30 Eki 2014

Bırakın Yaşasınlar

Çağın yamyamları elçiliği bastı, elçiyi ve elçilik çalışanlarını kaçırdı… Zevk için kafa kesen bu insanların zulümlerini anlatmayı dahi yasakladın. Gayet makul, suhuletli bir tavırla, “İŞİD’i kızdıracak açıklamalar yapmayın, zira gaza gelip elçimize zarar verebilirler” dedin. Dedin, çünkü onların kılına zarar gelse senin Cumhurbaşkanlığın arifesinde böyle bir skandalı kaldıramazdı “hüloğğ”cuların bile. İŞİD’e “zalim” dahi demedi beslemelerin…

Söz konusu Gazze olunca ise veriyorsun gazı… Sen bağırıyorsun çocuklar ölüyor… Sen ve senin zihniyetin “Filistin” dediği günden bu güne kadar hep o çocuklar öldü… Hiç suhulet çağrısı duymadık… Hiç, “arkadaşlar! İsrail’i daha sert davranmaya itecek açıklamalardan kaçınalım, orda çocuklar söz konusu” gibisinden bir demecine şahit olmadı kulaklarımız…
Neden?

Çünkü dilin ağlasa da gönlün bayram ediyor… Ölen senin ebleh çocukların değil ki, ölen zavallı Filistinli çocuk… Doğduğu günden itibaren maniple edilen, o aç ve sefil çocuk ölüyor… Siyasal İslamcılar onların cesetlerinden rant devşiriyorlar… “Filistin davası” uğruna tüm İslam âleminden para, itibar ve güç devşirenleri bilmiyor muyuz?

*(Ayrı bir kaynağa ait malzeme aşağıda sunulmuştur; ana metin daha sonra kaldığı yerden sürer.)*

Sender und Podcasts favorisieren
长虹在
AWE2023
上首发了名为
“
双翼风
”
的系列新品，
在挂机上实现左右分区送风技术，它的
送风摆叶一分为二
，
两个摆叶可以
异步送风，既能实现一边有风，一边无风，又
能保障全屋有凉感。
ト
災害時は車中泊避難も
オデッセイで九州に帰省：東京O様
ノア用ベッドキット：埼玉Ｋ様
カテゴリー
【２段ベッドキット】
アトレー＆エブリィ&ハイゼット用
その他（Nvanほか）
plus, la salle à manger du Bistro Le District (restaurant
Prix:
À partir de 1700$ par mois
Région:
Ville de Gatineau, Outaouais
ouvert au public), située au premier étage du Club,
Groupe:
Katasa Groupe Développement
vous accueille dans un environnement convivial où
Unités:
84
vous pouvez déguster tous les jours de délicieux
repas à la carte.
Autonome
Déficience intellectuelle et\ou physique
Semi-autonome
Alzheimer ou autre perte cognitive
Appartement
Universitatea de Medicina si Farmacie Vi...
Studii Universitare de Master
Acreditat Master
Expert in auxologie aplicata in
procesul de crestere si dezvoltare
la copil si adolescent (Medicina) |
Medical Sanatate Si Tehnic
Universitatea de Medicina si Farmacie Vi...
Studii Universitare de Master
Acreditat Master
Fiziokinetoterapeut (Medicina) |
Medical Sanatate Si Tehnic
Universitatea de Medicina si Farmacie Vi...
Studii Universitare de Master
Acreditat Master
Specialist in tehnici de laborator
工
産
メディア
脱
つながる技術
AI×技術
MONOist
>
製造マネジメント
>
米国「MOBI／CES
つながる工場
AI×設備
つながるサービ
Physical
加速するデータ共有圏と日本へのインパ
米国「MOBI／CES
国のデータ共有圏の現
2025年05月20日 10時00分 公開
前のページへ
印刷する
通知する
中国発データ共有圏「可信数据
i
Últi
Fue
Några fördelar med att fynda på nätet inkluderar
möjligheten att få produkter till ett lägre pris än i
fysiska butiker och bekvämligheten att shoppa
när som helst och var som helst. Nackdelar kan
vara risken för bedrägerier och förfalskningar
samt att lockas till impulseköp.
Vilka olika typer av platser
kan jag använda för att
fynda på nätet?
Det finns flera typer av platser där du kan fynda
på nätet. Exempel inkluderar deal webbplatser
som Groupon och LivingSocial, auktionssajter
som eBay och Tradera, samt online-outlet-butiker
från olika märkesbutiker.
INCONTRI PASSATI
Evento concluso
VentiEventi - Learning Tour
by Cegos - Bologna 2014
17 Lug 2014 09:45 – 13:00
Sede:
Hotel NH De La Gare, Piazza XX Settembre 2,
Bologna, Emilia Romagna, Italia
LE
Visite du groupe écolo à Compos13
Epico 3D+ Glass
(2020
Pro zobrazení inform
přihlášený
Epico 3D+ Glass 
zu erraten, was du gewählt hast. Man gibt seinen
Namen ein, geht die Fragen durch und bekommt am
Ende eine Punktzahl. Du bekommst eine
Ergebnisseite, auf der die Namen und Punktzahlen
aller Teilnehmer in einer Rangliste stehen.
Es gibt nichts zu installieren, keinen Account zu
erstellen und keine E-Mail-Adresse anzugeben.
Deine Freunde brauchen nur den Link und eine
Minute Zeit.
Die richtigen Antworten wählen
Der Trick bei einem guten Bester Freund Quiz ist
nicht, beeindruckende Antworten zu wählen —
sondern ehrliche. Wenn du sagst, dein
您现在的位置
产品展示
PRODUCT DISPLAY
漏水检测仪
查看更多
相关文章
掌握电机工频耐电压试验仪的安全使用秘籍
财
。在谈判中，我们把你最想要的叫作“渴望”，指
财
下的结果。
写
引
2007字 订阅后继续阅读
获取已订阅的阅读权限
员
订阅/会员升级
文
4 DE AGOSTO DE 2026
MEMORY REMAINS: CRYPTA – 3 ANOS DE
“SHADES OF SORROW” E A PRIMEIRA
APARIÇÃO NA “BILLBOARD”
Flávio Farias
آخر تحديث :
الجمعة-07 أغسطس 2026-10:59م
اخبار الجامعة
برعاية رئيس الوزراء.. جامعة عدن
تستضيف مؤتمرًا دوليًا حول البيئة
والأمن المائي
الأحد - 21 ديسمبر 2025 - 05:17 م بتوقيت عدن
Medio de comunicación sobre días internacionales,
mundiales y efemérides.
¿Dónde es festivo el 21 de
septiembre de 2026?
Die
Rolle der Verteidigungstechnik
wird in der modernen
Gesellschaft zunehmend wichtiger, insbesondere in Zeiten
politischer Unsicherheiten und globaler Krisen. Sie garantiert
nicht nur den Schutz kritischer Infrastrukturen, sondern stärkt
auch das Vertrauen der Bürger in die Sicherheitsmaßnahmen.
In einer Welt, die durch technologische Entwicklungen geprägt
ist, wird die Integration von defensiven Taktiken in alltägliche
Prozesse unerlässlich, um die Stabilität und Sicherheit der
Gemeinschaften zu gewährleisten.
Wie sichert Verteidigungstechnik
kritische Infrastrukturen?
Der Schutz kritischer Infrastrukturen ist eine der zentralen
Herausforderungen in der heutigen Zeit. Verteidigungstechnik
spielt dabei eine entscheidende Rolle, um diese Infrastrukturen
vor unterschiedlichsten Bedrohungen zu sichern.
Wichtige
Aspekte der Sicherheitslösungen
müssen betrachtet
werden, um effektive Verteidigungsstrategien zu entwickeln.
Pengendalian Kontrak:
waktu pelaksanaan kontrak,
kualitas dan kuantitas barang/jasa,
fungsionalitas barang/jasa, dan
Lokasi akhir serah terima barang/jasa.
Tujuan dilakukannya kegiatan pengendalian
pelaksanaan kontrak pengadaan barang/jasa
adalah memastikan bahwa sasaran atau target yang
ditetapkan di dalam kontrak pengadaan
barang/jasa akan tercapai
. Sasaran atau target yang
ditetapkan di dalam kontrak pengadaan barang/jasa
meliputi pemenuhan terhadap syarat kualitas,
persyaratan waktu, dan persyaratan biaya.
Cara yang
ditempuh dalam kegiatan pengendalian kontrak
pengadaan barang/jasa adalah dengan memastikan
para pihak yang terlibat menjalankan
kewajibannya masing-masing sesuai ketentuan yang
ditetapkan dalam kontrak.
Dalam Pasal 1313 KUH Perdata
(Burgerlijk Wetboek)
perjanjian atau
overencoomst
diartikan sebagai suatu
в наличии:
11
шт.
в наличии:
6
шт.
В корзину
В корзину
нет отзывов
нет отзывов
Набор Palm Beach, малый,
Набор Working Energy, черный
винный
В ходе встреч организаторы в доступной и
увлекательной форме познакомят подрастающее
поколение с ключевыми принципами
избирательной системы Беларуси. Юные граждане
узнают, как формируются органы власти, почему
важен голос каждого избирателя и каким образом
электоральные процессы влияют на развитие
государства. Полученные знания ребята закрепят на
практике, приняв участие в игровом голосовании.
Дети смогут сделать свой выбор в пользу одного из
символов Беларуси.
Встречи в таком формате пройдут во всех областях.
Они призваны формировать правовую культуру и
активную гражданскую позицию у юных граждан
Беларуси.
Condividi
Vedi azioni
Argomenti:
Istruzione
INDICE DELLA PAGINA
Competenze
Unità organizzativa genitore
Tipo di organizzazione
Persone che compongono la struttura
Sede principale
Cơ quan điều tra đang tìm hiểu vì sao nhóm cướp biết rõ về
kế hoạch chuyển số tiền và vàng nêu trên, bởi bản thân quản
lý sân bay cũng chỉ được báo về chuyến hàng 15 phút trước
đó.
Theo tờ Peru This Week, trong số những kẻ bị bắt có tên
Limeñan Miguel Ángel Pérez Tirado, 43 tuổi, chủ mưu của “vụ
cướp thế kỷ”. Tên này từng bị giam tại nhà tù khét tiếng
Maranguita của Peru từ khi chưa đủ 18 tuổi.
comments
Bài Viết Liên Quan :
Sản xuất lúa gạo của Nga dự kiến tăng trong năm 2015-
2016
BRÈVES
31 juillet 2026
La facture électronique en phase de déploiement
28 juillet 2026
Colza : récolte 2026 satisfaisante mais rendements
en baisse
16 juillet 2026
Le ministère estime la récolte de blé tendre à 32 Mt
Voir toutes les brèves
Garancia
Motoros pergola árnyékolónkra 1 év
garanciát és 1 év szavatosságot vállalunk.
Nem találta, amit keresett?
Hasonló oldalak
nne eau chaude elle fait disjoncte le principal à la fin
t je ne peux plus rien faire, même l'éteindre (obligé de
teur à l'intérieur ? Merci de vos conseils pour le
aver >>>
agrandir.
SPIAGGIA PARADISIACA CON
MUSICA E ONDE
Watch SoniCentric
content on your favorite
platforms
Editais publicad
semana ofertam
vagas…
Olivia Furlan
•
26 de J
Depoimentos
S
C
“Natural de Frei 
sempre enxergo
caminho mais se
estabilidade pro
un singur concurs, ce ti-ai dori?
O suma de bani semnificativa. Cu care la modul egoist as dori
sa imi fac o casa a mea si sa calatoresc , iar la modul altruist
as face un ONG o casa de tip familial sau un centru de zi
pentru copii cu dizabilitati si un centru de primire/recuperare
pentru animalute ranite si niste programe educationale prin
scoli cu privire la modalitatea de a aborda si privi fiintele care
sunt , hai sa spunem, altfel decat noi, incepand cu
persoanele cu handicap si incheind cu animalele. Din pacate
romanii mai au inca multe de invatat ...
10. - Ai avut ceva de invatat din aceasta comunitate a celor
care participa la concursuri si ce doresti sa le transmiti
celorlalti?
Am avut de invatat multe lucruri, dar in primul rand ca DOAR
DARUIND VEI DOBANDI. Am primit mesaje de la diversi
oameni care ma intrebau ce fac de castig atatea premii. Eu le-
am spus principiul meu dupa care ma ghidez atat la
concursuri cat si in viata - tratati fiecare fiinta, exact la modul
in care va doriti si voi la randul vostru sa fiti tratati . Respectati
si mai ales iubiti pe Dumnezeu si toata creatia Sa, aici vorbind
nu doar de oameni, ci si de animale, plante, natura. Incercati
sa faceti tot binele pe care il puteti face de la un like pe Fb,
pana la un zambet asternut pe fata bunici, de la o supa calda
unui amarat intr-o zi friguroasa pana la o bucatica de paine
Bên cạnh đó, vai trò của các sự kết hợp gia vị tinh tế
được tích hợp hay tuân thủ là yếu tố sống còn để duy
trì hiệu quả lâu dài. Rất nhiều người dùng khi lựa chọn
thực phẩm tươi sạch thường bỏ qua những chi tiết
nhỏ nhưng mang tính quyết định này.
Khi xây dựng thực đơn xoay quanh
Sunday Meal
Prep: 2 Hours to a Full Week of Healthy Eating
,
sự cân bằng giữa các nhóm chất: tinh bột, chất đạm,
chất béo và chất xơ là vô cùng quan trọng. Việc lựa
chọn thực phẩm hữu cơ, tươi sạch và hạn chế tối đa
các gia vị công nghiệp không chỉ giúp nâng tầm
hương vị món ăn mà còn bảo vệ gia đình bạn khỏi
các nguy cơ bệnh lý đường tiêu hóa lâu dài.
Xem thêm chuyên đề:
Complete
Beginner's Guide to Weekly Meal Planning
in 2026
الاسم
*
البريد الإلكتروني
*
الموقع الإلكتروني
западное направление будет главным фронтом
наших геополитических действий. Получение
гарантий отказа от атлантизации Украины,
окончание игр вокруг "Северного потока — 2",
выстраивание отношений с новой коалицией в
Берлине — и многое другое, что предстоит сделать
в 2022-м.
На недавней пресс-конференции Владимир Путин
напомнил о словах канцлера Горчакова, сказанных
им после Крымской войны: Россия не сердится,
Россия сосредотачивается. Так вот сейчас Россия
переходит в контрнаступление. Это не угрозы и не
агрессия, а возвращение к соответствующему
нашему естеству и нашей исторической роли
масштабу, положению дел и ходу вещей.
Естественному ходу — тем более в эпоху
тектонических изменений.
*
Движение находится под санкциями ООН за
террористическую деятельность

Siz konuşursunuz, Gazeli çocuk ölür… O çocuk ölsün diyedir zaten her şey… O ölmese ne sen, ne Mısır’ın İhvan’ı nasıl seçim kazanacaksınız? Önce, yakaladığın İsrail askerinin kafasına sıkacaksın, ardından, askerini terörist değil de evlat gören bir devlet, o evladına el uzatmaya cüret edenlerin başına yıkacak şehirlerini, sonra da parçalanmış cesetleri çekip çekip, acıklı müzikler eşliğinde servis edeceksin… Bunu Dünya kabul etse, Allah kabul etmez…

Filistin davası, Anglo-Sakson dinine tabii olan bir kesimin ekmek kapısı, oy kapısı, gündem kapısı olmuştur… Orada ağlayarak feryat edenlere, insan olanın yüreği dayanmaz. Ancak o olayların bir de çıkış nedenlerine bakın! O zaman İsrail’den daha insafsız, Siyonistlerden daha vicdansız bir zihniyetle karşılaşacaksınız…

PKK, sokak eylemlerinde en ön safta çocukları kullandı yıllarca. Amacı halkının mutluluğu olan bir hareket, sevilesi, okşanası çocuklarını panzerlerin önüne sürer mi? Hayır… PKK’nın amacı her gösteride birkaç çocuğun ölmesiydi. Onlar öleceklerdi ki, örgüte propaganda malzemesi çıksın…

Yıllarca “başörtüsü” diye bağırdı birileri… Toplum önderi oldular, partiler kurdular, oylar aldılar… Dernekler kuruldu, paralar toplandı… Eylemler, gösteriler… O gösterilerde birçok genç okulundan atıldı, işinden oldu. Umurunda mıydı İslamcıların? Onlar alacaklarını aldılar, iktidar oldular… Şimdi o işinden, geleceğinden olan bu ülke insanlarını soran var mı? Kimse onlara, “bakın sizin başörtüsü davanız olmayaydı ben bugünlere gelemezdim, sağ olun, sizin sayenizde dünyada hayal etsem aklıma gelmeyecek yerlere ulaştım, al bu villacık veya gemicik de senin olsun” diyor mu? Elbette hayır… Onların hala işi bitmedi… Oy verecekler, seçim üstüne seçim kazandıracaklar şark kurnazlarına…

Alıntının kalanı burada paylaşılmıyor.